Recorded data

= = = = =

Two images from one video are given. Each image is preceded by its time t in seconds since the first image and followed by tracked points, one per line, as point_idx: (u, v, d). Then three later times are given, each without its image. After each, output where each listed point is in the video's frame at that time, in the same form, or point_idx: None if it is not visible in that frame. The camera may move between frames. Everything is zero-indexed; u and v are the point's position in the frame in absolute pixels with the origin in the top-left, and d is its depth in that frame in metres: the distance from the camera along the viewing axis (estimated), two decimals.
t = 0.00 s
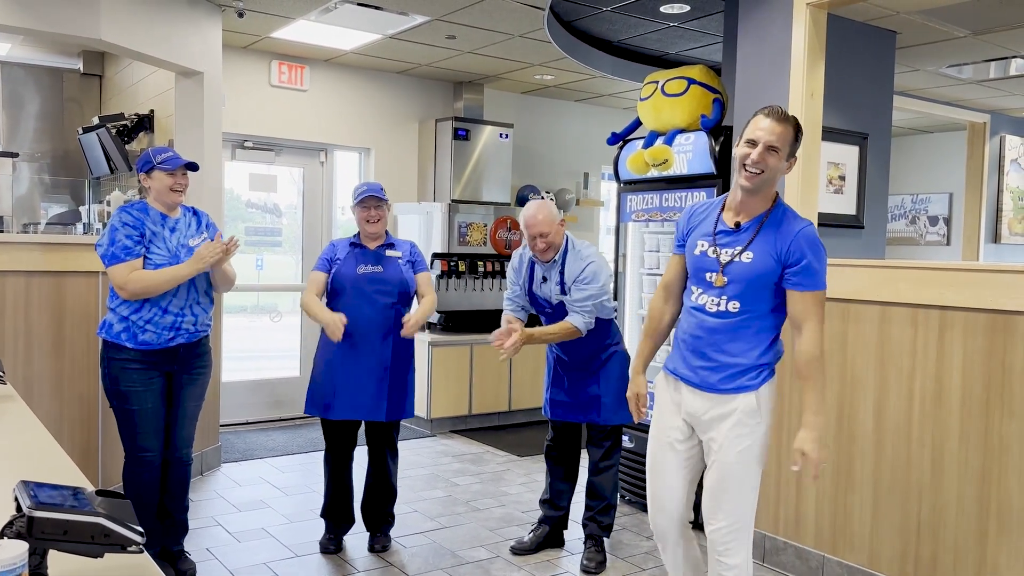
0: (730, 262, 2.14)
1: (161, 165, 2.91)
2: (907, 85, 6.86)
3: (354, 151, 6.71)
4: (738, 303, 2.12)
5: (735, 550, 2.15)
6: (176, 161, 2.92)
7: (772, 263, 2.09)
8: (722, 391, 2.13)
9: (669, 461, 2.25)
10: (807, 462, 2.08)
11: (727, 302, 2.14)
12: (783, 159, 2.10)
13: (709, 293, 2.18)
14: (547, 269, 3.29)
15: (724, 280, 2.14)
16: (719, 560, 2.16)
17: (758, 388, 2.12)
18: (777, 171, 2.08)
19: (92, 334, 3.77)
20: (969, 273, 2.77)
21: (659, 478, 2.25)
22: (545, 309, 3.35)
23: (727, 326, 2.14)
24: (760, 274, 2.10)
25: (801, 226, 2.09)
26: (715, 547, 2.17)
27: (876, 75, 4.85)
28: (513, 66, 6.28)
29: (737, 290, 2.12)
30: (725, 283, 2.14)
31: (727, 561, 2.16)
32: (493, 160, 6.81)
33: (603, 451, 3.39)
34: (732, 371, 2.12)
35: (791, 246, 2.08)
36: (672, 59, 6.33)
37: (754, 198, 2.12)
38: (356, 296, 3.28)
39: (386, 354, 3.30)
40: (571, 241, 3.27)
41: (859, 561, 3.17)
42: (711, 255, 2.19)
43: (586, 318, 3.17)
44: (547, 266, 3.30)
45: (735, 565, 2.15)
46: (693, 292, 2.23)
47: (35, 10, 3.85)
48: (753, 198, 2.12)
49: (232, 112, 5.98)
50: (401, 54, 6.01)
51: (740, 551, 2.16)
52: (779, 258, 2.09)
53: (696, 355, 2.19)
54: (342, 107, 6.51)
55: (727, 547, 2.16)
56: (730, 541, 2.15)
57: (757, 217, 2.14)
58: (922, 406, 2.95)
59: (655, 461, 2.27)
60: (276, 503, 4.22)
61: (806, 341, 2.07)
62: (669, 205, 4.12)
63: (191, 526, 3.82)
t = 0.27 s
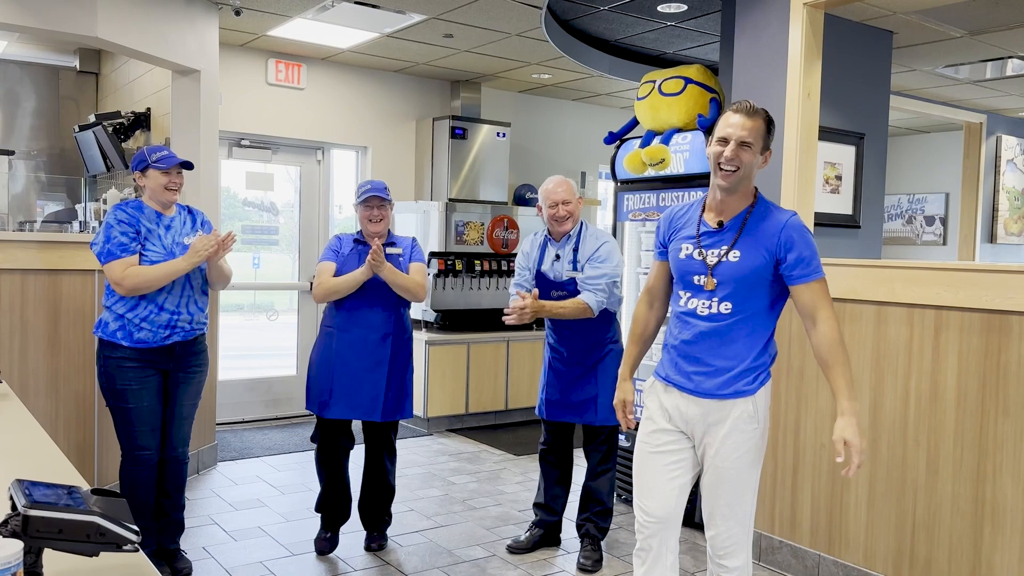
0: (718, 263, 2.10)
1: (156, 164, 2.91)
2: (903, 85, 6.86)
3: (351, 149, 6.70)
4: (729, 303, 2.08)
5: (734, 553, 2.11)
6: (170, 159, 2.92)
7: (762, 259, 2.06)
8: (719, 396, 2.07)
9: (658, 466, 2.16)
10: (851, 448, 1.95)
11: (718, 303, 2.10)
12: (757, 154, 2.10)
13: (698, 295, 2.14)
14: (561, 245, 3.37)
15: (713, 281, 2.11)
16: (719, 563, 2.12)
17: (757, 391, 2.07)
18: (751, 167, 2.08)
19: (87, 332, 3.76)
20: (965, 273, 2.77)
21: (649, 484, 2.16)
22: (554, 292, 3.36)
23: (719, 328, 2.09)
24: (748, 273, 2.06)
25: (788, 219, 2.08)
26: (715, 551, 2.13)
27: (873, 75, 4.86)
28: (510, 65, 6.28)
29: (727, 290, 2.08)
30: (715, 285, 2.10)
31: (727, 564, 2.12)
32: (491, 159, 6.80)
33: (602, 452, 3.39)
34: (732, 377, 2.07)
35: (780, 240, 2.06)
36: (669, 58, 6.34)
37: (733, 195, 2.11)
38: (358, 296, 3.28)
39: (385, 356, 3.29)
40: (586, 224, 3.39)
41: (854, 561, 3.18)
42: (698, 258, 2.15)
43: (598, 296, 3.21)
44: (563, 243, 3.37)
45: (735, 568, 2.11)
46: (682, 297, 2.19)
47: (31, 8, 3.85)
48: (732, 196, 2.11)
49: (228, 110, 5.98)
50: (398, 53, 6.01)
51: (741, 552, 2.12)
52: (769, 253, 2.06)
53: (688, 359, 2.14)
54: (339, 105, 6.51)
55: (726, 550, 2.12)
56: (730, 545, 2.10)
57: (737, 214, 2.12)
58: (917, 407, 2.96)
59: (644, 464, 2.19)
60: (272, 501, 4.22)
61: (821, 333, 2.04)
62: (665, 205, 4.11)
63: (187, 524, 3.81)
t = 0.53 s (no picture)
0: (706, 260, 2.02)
1: (152, 162, 2.90)
2: (899, 85, 6.88)
3: (347, 147, 6.69)
4: (721, 299, 1.98)
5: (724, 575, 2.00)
6: (167, 157, 2.91)
7: (749, 245, 1.97)
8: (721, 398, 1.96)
9: (657, 476, 2.06)
10: (716, 430, 1.81)
11: (710, 301, 2.00)
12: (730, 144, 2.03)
13: (689, 296, 2.04)
14: (575, 231, 3.40)
15: (703, 279, 2.01)
16: None
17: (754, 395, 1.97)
18: (725, 157, 2.02)
19: (83, 330, 3.75)
20: (960, 273, 2.78)
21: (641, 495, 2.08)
22: (564, 275, 3.33)
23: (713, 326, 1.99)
24: (737, 264, 1.97)
25: (771, 206, 1.99)
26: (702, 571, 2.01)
27: (869, 75, 4.86)
28: (507, 63, 6.28)
29: (718, 286, 1.99)
30: (704, 282, 2.01)
31: None
32: (487, 157, 6.80)
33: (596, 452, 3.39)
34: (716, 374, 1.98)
35: (765, 225, 1.96)
36: (666, 57, 6.34)
37: (712, 189, 2.04)
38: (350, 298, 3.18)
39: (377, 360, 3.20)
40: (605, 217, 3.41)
41: (849, 560, 3.18)
42: (685, 256, 2.06)
43: (612, 284, 3.21)
44: (578, 228, 3.39)
45: None
46: (673, 301, 2.09)
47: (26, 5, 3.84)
48: (711, 189, 2.04)
49: (225, 108, 5.97)
50: (395, 51, 6.00)
51: None
52: (754, 241, 1.96)
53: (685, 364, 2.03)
54: (336, 103, 6.50)
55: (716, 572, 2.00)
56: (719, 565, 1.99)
57: (722, 209, 2.05)
58: (913, 407, 2.96)
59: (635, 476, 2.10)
60: (268, 499, 4.22)
61: (765, 320, 1.89)
62: (662, 204, 4.14)
63: (183, 522, 3.81)
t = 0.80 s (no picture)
0: (710, 259, 2.01)
1: (151, 160, 2.89)
2: (896, 84, 6.89)
3: (345, 145, 6.69)
4: (726, 298, 1.97)
5: None
6: (166, 155, 2.91)
7: (752, 243, 1.95)
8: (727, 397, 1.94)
9: (664, 479, 2.07)
10: (654, 374, 1.85)
11: (715, 299, 2.00)
12: (727, 142, 2.04)
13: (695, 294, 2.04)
14: (575, 228, 3.42)
15: (708, 278, 2.01)
16: None
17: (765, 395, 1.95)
18: (720, 153, 2.02)
19: (79, 329, 3.75)
20: (956, 272, 2.79)
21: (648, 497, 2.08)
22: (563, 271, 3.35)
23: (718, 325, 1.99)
24: (740, 262, 1.96)
25: (773, 202, 1.97)
26: None
27: (866, 74, 4.87)
28: (504, 61, 6.28)
29: (722, 285, 1.98)
30: (708, 281, 2.01)
31: None
32: (485, 155, 6.79)
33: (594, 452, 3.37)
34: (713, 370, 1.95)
35: (765, 220, 1.94)
36: (664, 56, 6.34)
37: (710, 186, 2.05)
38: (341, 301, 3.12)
39: (366, 363, 3.16)
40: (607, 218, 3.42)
41: (846, 558, 3.19)
42: (690, 255, 2.06)
43: (612, 283, 3.21)
44: (579, 227, 3.40)
45: None
46: (680, 300, 2.09)
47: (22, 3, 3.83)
48: (709, 187, 2.06)
49: (222, 106, 5.96)
50: (392, 49, 6.00)
51: None
52: (754, 236, 1.95)
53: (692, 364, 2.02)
54: (333, 101, 6.49)
55: None
56: None
57: (727, 208, 2.05)
58: (909, 405, 2.97)
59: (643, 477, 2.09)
60: (265, 498, 4.22)
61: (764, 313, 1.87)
62: (659, 202, 4.13)
63: (180, 521, 3.80)
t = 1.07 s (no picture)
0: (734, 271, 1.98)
1: (151, 158, 2.88)
2: (893, 83, 6.90)
3: (342, 144, 6.68)
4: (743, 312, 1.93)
5: None
6: (166, 153, 2.89)
7: (770, 260, 1.89)
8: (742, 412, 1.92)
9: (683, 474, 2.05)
10: (738, 462, 1.80)
11: (734, 314, 1.96)
12: (765, 152, 1.98)
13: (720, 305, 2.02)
14: (559, 228, 3.41)
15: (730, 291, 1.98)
16: None
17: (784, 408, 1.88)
18: (751, 162, 1.98)
19: (76, 327, 3.74)
20: (952, 271, 2.80)
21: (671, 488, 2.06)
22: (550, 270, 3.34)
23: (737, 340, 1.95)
24: (758, 278, 1.90)
25: (794, 215, 1.90)
26: None
27: (863, 74, 4.87)
28: (502, 60, 6.28)
29: (740, 299, 1.94)
30: (730, 294, 1.98)
31: None
32: (482, 154, 6.79)
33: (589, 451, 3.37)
34: (736, 387, 1.94)
35: (783, 235, 1.87)
36: (661, 55, 6.34)
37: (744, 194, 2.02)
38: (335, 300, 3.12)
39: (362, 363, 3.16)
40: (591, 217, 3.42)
41: (842, 557, 3.20)
42: (722, 266, 2.04)
43: (601, 282, 3.23)
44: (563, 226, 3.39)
45: None
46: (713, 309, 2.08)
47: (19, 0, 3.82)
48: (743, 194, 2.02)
49: (219, 104, 5.95)
50: (389, 47, 5.99)
51: None
52: (772, 251, 1.89)
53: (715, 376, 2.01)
54: (330, 99, 6.48)
55: None
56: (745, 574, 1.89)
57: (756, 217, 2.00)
58: (906, 405, 2.97)
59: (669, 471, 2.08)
60: (262, 496, 4.21)
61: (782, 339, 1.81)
62: (656, 201, 4.12)
63: (176, 519, 3.80)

= = = = =

-- Assignment --
Make an exact copy of the lines above, beginning with the line with "56: (730, 541, 2.15)" and ending with the line with "19: (87, 332, 3.76)", and keep the pictures out of it.

-- Answer for the task --
56: (730, 541, 2.15)
57: (757, 217, 2.14)
58: (922, 406, 2.95)
59: (655, 461, 2.27)
60: (276, 503, 4.22)
61: (806, 341, 2.07)
62: (669, 205, 4.12)
63: (191, 526, 3.82)
t = 0.27 s
0: (718, 263, 2.10)
1: (156, 164, 2.91)
2: (903, 85, 6.86)
3: (351, 149, 6.70)
4: (729, 303, 2.08)
5: (734, 553, 2.11)
6: (170, 159, 2.92)
7: (762, 259, 2.06)
8: (719, 396, 2.07)
9: (658, 466, 2.16)
10: (851, 448, 1.95)
11: (718, 303, 2.10)
12: (757, 154, 2.10)
13: (698, 295, 2.14)
14: (561, 245, 3.37)
15: (713, 281, 2.11)
16: (719, 563, 2.12)
17: (757, 391, 2.07)
18: (751, 167, 2.08)
19: (87, 332, 3.76)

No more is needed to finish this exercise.